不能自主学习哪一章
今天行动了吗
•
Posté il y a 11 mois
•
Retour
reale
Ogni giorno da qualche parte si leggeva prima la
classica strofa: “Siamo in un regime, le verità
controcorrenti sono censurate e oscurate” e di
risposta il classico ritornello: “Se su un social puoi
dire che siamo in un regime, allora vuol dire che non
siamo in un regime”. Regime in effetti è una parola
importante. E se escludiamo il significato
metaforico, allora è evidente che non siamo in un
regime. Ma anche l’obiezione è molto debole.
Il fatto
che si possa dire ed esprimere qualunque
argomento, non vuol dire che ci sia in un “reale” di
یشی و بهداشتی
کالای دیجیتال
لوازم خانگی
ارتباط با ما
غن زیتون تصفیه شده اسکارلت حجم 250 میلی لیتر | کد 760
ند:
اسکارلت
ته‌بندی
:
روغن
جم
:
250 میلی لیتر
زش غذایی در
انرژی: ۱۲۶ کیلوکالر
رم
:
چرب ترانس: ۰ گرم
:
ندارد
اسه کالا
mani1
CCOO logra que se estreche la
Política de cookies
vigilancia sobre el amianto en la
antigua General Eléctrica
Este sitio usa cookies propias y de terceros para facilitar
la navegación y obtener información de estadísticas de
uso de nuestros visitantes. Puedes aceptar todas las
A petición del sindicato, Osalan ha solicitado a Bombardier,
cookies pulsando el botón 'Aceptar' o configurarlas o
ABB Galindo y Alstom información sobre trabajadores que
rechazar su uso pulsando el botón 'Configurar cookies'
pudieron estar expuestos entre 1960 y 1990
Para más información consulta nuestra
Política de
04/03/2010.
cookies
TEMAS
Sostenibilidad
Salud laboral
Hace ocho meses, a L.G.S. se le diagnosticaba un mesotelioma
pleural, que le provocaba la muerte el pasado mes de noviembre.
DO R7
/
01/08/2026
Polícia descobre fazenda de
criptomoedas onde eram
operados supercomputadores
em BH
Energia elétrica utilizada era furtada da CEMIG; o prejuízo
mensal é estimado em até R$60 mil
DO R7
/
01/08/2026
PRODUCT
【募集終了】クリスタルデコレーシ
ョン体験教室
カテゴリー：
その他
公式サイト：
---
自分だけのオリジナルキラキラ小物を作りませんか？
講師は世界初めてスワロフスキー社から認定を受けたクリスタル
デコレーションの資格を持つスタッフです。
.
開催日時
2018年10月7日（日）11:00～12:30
——————————
> WHAT YOU ARE ASKED TO DO:
From the line containing "mensal é estimado em até R$60 mil" through the last line of the entries above, print every line exactly, including both ends, and nothing else.

> SOLUTION BELOW:
mensal é estimado em até R$60 mil
DO R7
/
01/08/2026
PRODUCT
【募集終了】クリスタルデコレーシ
ョン体験教室
カテゴリー：
その他
公式サイト：
---
自分だけのオリジナルキラキラ小物を作りませんか？
講師は世界初めてスワロフスキー社から認定を受けたクリスタル
デコレーションの資格を持つスタッフです。
.
開催日時
2018年10月7日（日）11:00～12:30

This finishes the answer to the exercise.